Another good review for Naturally Obsessed
by Greg on Mar.27, 2009, under Science Life
Disclosure: i did some consulting work for this film. Here is a review from the Rockefeller University/ Imagine science Festival showing this month.
Popularization of science (especially X-ray crystallography) is not an easy task. The balancing act filmmakers make to keep interest with hardcore scientists (who hope to keep the conversation specific and technical), and a general audience (who want to connect emotionally to the process and narrative) was something these filmmakers struggled with and i will be very interested to the response of the general public. From the review:
Carole Rifkind says that science can be made more accessible by reinterpreting terminology and jargon that could alienate the public. For example, Shapiro and his team use x-ray crystallography to study proteins at atomic resolution, first engineering a form of the protein that could crystallize, and then using electromagnetic wave diffraction patterns to determine structure: for the sake of accessibility, the Rifkinds decided to deemphasize Fourier transforms and high-level synchrotron physics. However, at a recent screening at the Imagine Science Film Festival, members of the audience thought the method’s technical difficulty had been downplayed. Rifkind’s response? The popularization of science should “not seek to convey the science as much as [the process of] doing it.”

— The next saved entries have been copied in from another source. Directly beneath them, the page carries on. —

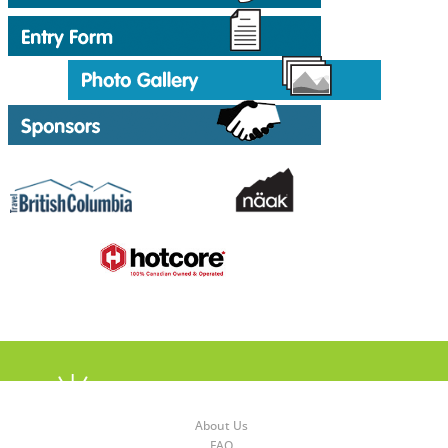
About Us
FAQ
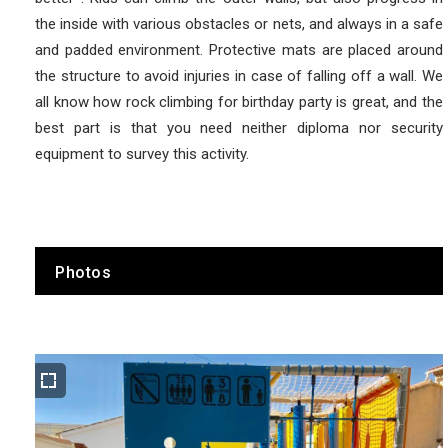
the inside with various obstacles or nets, and always in a safe
and padded environment. Protective mats are placed around
the structure to avoid injuries in case of falling off a wall. We
all know how rock climbing for birthday party is great, and the
best part is that you need neither diploma nor security
equipment to survey this activity.
Photos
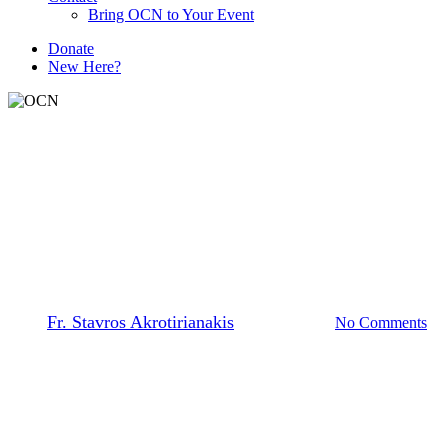
Bring OCN to Your Event
D
o
n
a
t
e
New Here?
The Prayer Team
Assurance of God’s Protection
By
Fr. Stavros Akrotirianakis
March 16, 2026
No Comments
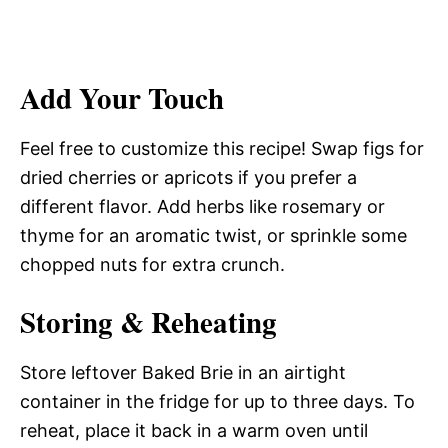
Add Your Touch
Feel free to customize this recipe! Swap figs for
dried cherries or apricots if you prefer a
different flavor. Add herbs like rosemary or
thyme for an aromatic twist, or sprinkle some
chopped nuts for extra crunch.
Storing & Reheating
Store leftover Baked Brie in an airtight
container in the fridge for up to three days. To
reheat, place it back in a warm oven until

Being interested in science all my life, the jargon issue has always eluded me. For some the jargon makes the information actually easier to understand. I know now that a sizeable portion of science can be described in a way that is not dumbed down, yet at the same time, made both simple and expansive. It’s an exercise that scientist’s make less and less as the demands of the lab pull them in deeper and deeper. I hope this doc does a god job of helping reverse that trend, because scientists help themselves learning how to tell their own stories simply.
There is a sizeable negative stereotype about scientists that needs to be remedied and making movies like this more technical just does not seem wise.